» **PROVIDED INFORMATION**
===============

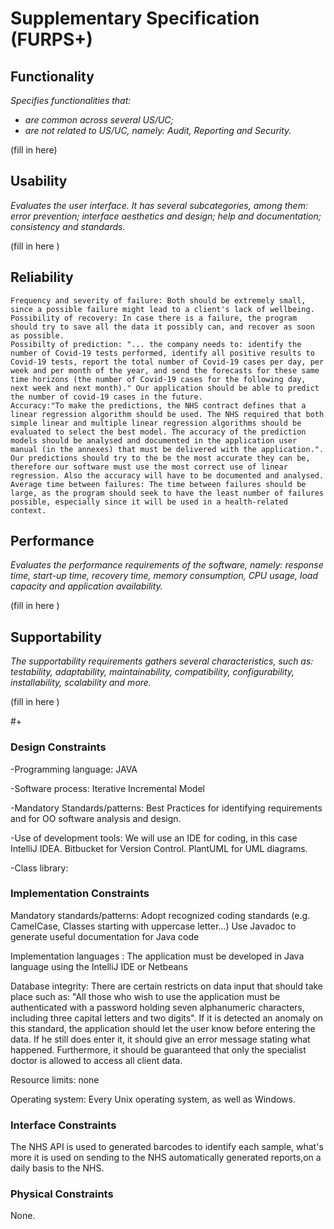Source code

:# Supplementary Specification (FURPS+)

## Functionality

_Specifies functionalities that:_

- _are common across several US/UC;_
- _are not related to US/UC, namely: Audit, Reporting and Security._



(fill in here)



## Usability 

_Evaluates the user interface. It has several subcategories,
among them: error prevention; interface aesthetics and design; help and
documentation; consistency and standards._


(fill in here )

## Reliability

	Frequency and severity of failure: Both should be extremely small, since a possible failure might lead to a client's lack of wellbeing.
	Possibility of recovery: In case there is a failure, the program should try to save all the data it possibly can, and recover as soon as possible.
	Possibilty of prediction: "... the company needs to: identify the number of Covid-19 tests performed, identify all positive results to Covid-19 tests, report the total number of Covid-19 cases per day, per week and per month of the year, and send the forecasts for these same time horizons (the number of Covid-19 cases for the following day, next week and next month)." Our application should be able to predict the number of covid-19 cases in the future.
	Accuracy:"To make the predictions, the NHS contract defines that a linear regression algorithm should be used. The NHS required that both simple linear and multiple linear regression algorithms should be evaluated to select the best model. The accuracy of the prediction models should be analysed and documented in the application user manual (in the annexes) that must be delivered with the application.". Our predictions should try to the be the most accurate they can be, therefore our software must use the most correct use of linear regression. Also the accuracy will have to be documented and analysed.	
	Average time between failures: The time between failures should be large, as the program should seek to have the least number of failures possible, especially since it will be used in a health-related context.


## Performance
_Evaluates the performance requirements of the software, namely: response time, start-up time, recovery time, memory consumption, CPU usage, load capacity and application availability._


(fill in here )

## Supportability
_The supportability requirements gathers several characteristics, such as:
testability, adaptability, maintainability, compatibility,
configurability, installability, scalability and more._ 



(fill in here )


#+

### Design Constraints
  
-Programming language: JAVA

-Software process: Iterative Incremental Model

-Mandatory Standards/patterns: Best Practices for identifying requirements and for OO software analysis and design.

-Use of development tools: We will use an IDE for coding, in this case IntelliJ IDEA. Bitbucket for Version Control. PlantUML for UML diagrams.

-Class library: 


### Implementation Constraints

Mandatory standards/patterns: Adopt recognized coding standards (e.g. CamelCase, Classes starting with uppercase letter...)
Use Javadoc to generate useful documentation for Java code

Implementation languages : The application must be developed in Java language using the IntelliJ IDE or Netbeans

Database integrity: There are certain restricts on data input that should take place such as: "All those who wish to use the
application must be authenticated with a password holding seven alphanumeric characters, including three capital letters and two digits". If it is detected
an anomaly on this standard, the application should let the user know before entering the data. If he still does enter it, it should give an error
message stating what happened.
		    Furthermore, it should be guaranteed that only the specialist doctor is allowed to access all client data.
					
Resource limits: none

Operating system: Every Unix operating system, as well as Windows.


### Interface Constraints


The NHS API is used to generated barcodes to identify each sample, what's more it is used on sending to the NHS automatically generated reports,on 
a daily basis to the NHS.


### Physical Constraints

None.
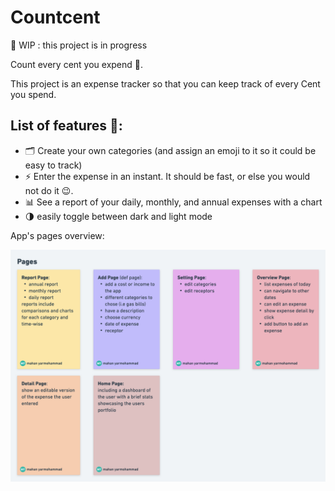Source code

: # Countcent

 🚧 WIP : this project is in progress

Count every cent you expend 💸.

This project is an expense tracker so that you can keep track of every Cent you spend.

## List of features 🤩:

* 🗂️ Create your own categories (and assign an emoji to it so it could be easy to track)
* ⚡️ Enter the expense in an instant. It should be fast, or else you would not do it 😉.
* 📊 See a report of your daily, monthly, and annual expenses with a chart
* 🌗 easily toggle between dark and light mode

App's pages overview:

![pages overview](./docs-resources/CountCent-pages.png)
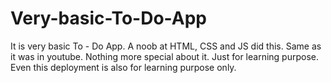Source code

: # Very-basic-To-Do-App
It is very basic To - Do App. A noob at HTML, CSS and JS did this. Same as it was in youtube.
Nothing more special about it.
Just for learning purpose.
Even this deployment is also for learning purpose only.
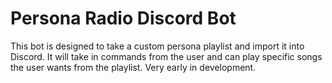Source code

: # Persona Radio Discord Bot
This bot is designed to take a custom persona playlist and import it into Discord. It will take in commands from the user and can play specific songs the user wants from the playlist. Very early in development.
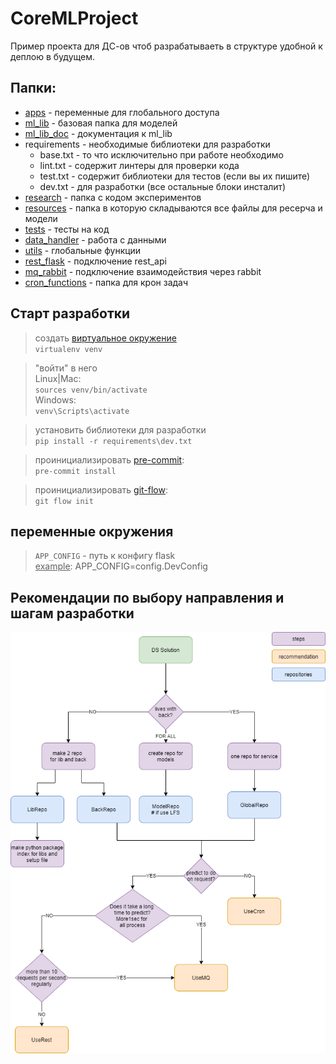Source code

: # CoreMLProject

Пример проекта для ДС-ов чтоб разрабатываеть в структуре удобной к деплою в будущем.

## Папки:
+ [apps](./apps/README.md) - переменные для глобального доступа
+ [ml_lib](./ml_lib/README.md) - базовая папка для моделей
+ [ml_lib_doc](./ml_lib_doc/README.md) - документация к ml_lib
+ requirements - необходимые библиотеки для разработки
  + base.txt - то что исключительно при работе необходимо
  + lint.txt - содержит линтеры для проверки кода
  + test.txt - содержит библиотеки для тестов (если вы их пишите)
  + dev.txt - для разработки (все остальные блоки инсталит)
+ [research](./research/README.md) - папка с кодом экспериментов
+ [resources](./resources/README.md) - папка в которую складываются все файлы для ресерча и модели
+ [tests](./tests/README.md) - тесты на код
+ [data_handler](./data_handler/README.md) - работа с данными
+ [utils](./utils/README.md) - глобальные функции
+ [rest_flask](./rest_flask/README.md) - подключение rest_api
+ [mq_rabbit](./mq_rabbit/README.md) - подключение взаимодействия через rabbit 
+ [cron_functions](./cron_functions/README.md) - папка для крон задач

## Старт разработки

> создать [виртуальное окружение](https://virtualenv.pypa.io/en/latest/) <br>
> `virtualenv venv`

> "войти" в него <br>
> Linux|Mac: <br>
> `sources venv/bin/activate`<br>
> Windows: <br>
> `venv\Scripts\activate`

> установить библиотеки для разработки<br>
> `pip install -r requirements\dev.txt`

> проинициализировать [pre-commit](https://pre-commit.com/): <br>
> `pre-commit install`

> проинициализировать [git-flow](https://danielkummer.github.io/git-flow-cheatsheet/index.html#): <br>
> `git flow init`

## переменные окружения 

> `APP_CONFIG` - путь к конфигу flask <br>
> <u>example</u>: APP_CONFIG=config.DevConfig

## Рекомендации по выбору направления и шагам разработки

![img](./src/CoreMl.drawio.png)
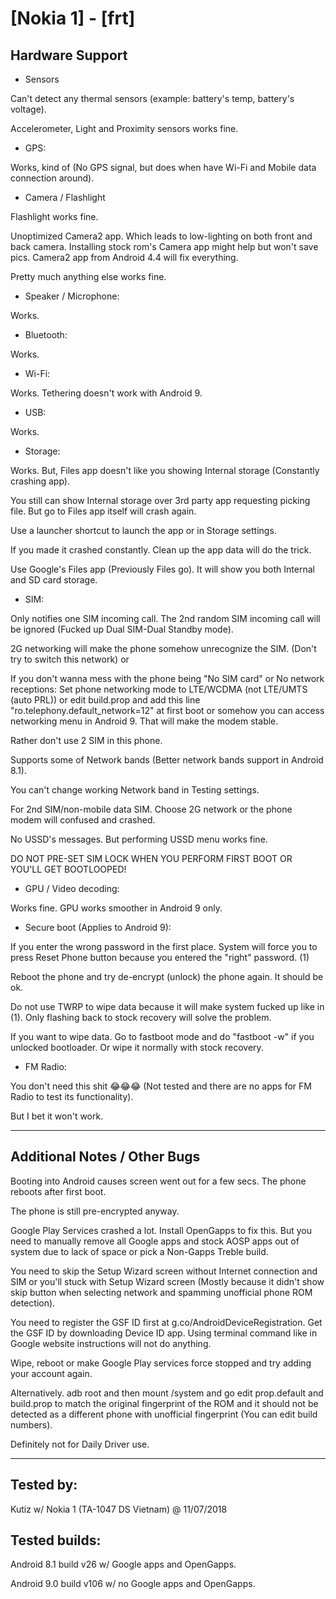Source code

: # [Nokia 1] - [frt]

## Hardware Support

* Sensors

Can't detect any thermal sensors (example: battery's temp, battery's voltage).

Accelerometer, Light and Proximity sensors works fine.

* GPS:

Works, kind of (No GPS signal, but does when have Wi-Fi and Mobile data connection around).

* Camera / Flashlight

Flashlight works fine.

Unoptimized Camera2 app. Which leads to low-lighting on both front and back camera. Installing stock rom's Camera app might help but won't save pics. Camera2 app from Android 4.4 will fix everything.

Pretty much anything else works fine.

* Speaker / Microphone:

Works.
  
* Bluetooth:

Works.

* Wi-Fi:

Works. Tethering doesn't work with Android 9.

* USB:

Works.

* Storage:

Works. But, Files app doesn't like you showing Internal storage (Constantly crashing app).

You still can show Internal storage over 3rd party app requesting picking file. But go to Files app itself will crash again.

Use a launcher shortcut to launch the app or in Storage settings.

If you made it crashed constantly. Clean up the app data will do the trick.

Use Google's Files app (Previously Files go). It will show you both Internal and SD card storage.

* SIM:

Only notifies one SIM incoming call. The 2nd random SIM incoming call will be ignored (Fucked up Dual SIM-Dual Standby mode).

2G networking will make the phone somehow unrecognize the SIM. (Don't try to switch this network) or 

If you don't wanna mess with the phone being "No SIM card" or No network receptions: Set phone networking mode to LTE/WCDMA (not LTE/UMTS (auto PRL)) or edit build.prop and add this line "ro.telephony.default_network=12" at first boot or somehow you can access networking menu in Android 9. That will make the modem stable.

Rather don't use 2 SIM in this phone.

Supports some of Network bands (Better network bands support in Android 8.1).

You can't change working Network band in Testing settings.

For 2nd SIM/non-mobile data SIM. Choose 2G network or the phone modem will confused and crashed.

No USSD's messages. But performing USSD menu works fine.

DO NOT PRE-SET SIM LOCK WHEN YOU PERFORM FIRST BOOT OR YOU'LL GET BOOTLOOPED!

* GPU / Video decoding:

Works fine. GPU works smoother in Android 9 only.

* Secure boot (Applies to Android 9):

If you enter the wrong password in the first place. System will force you to press Reset Phone button because you entered the "right" password. (1)

Reboot the phone and try de-encrypt (unlock) the phone again. It should be ok.

Do not use TWRP to wipe data because it will make system fucked up like in (1). Only flashing back to stock recovery will solve the problem.

If you want to wipe data. Go to fastboot mode and do "fastboot -w" if you unlocked bootloader. Or wipe it normally with stock recovery.

* FM Radio:

You don't need this shit 😂😂😂 (Not tested and there are no apps for FM Radio to test its functionality).

But I bet it won't work.

***
## Additional Notes / Other Bugs

Booting into Android causes screen went out for a few secs. The phone reboots after first boot.

The phone is still pre-encrypted anyway.

Google Play Services crashed a lot. Install OpenGapps to fix this. But you need to manually remove all Google apps and stock AOSP apps out of system due to lack of space or pick a Non-Gapps Treble build.

You need to skip the Setup Wizard screen without Internet connection and SIM or you'll stuck with Setup Wizard screen (Mostly because it didn't show skip button when selecting network and spamming unofficial phone ROM detection).

You need to register the GSF ID first at g.co/AndroidDeviceRegistration. Get the GSF ID by downloading Device ID app. Using terminal command like in Google website instructions will not do anything.

Wipe, reboot or make Google Play services force stopped and try adding your account again.

Alternatively. adb root and then mount /system and go edit prop.default and build.prop to match the original fingerprint of the ROM and it should not be detected as a different phone with unofficial fingerprint (You can edit build numbers).

Definitely not for Daily Driver use.

***


## Tested by:

Kutiz w/ Nokia 1 (TA-1047 DS Vietnam) @ 11/07/2018

## Tested builds:

Android 8.1 build v26 w/ Google apps and OpenGapps.

Android 9.0 build v106 w/ no Google apps and OpenGapps.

===============

» **WORK TASK**
Return all lines in the data that include the word "into".

» **REPLY TO THE TASK**
This bot is designed to take a custom persona playlist and import it into Discord. It will take in commands from the user and can play specific songs the user wants from the playlist. Very early in development.
Booting into Android causes screen went out for a few secs. The phone reboots after first boot.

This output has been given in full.